Money was running out and Gavin was on the way, so he went to work for the Department of Natural Resources on colonial water birds, a job he clearly likes. But something was missing.

Owls.

"Something about saw-whets," he says with a smile. "There was something about walking out on a cold, clear night to check the nets, and seeing swans. When I got down here, I really missed working at the raptor-banding station. So I just said, 'Well, nobody's ever tried this.' Nobody had ever banded in Maryland specifically for saw-whets. Some guys carry a shotgun out in the woods and go hunting. I used to do that. Now I do this."

If the owls he bands have traveled a long way, so has he. The son of a Wisconsin machinist, he has followed the migratory route the saw-whets take: out of the Midwest and down to a remote, enchanting wild strip of sand that shields two states from the Atlantic's fury.

"Before we did it here, no one knew that birds from Minnesota and Wisconsin were in Maryland. These birds weigh 4 ounces and go 1,000 miles. They breed in Garrett County. . . There are maybe 100 pairs in Maryland? We don't know. We only know of 10 . . . Nobody knows the population -- whether it's stable, whether it's going up or down."

A complete picture of saw-whet owls in Maryland is unlikely to be assembled any time soon. Mr. Brinker and Mr. Dodge at present band only in the winter, catching the owls as they head south. "There's only so much vacation time," Mr. Brinker says wistfully.

The state provides logistical support for his saw-whet research, he says: the nets, the truck, letting him stack up his time off and work a few days from Assateague.

His family is flexible about it; coming to Assateague for Thanksgiving, managing while he is away. His wife, Jan, has even helped supply the owl study by buying three dozen net lingerie laundry bags when they're on sale -- Mr.

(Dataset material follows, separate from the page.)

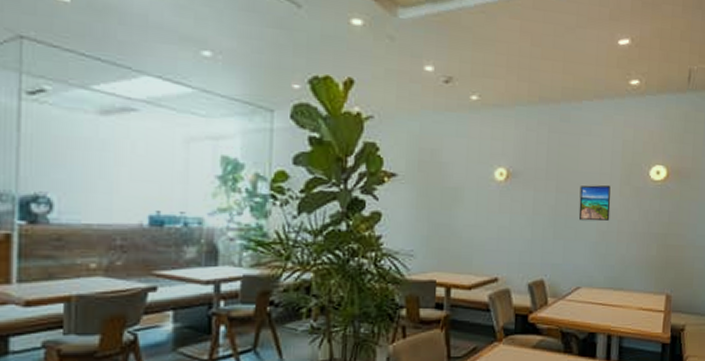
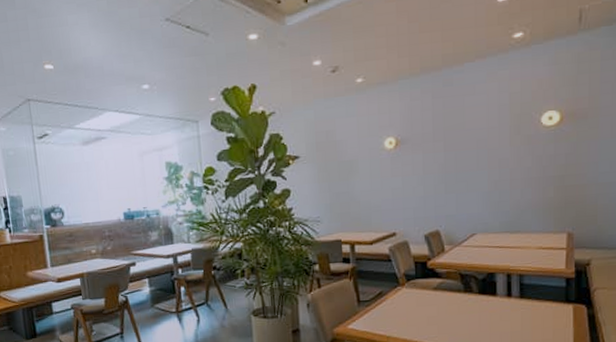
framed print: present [578,184,611,222] -> none [468,137,501,174]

Brinker puts the owls in lingerie bags to keep them from flying away after he frees them from the net. (Anyone who thought science couldn't be amusing should picture lingerie bags jumping around in the Assateague woods.)

And he's determined, driven by academic curiosity and personal belief that such research is essential for human and ecological well-being.

"We're looking at extinction rates [for some animals] going up and up and up," he says in response to Mr. Fitzpatrick's remark that no one cares about things like threatened toads in Wyoming. "You can break off little parts of your car and if you break off enough of them, it will stop working. It's the same with ecosystems: you break enough little parts and it all comes crashing down."

The owls he and Mr. Dodge study in Maryland are part of the Appalachian ecosystem, one of many little puzzles that make up the larger, more complicated mountain mosaic.

And the conversation in the Assateague cabin turns philosophical again, as the two men talk about the intrinsic value of wildlife, how to measure it, why ugly Wyoming toads are just as valuable as a cute little owl like the saw-whet.

"I feel like I'm a sandlot team and we play Pittsburgh every week!" says Mr. Fitzpatrick. "All the values boil down to board-feet, heads of cattle, pounds of wool . . ."

There is a brief silence.

"Gavin saw a saw-whet owl . . . and he remembers," Mr. Brinker says reflectively.

And the subtext is unmistakable: His pursuit of his piece of the ecological puzzle is slow but sure, piece-meal but persistent. One child at a time, one owl at a time, one working day at a time, one vacation at a time.

Dail Willis, a copy editor for The Baltimore Sun, was the Ocean City correspondent last summer.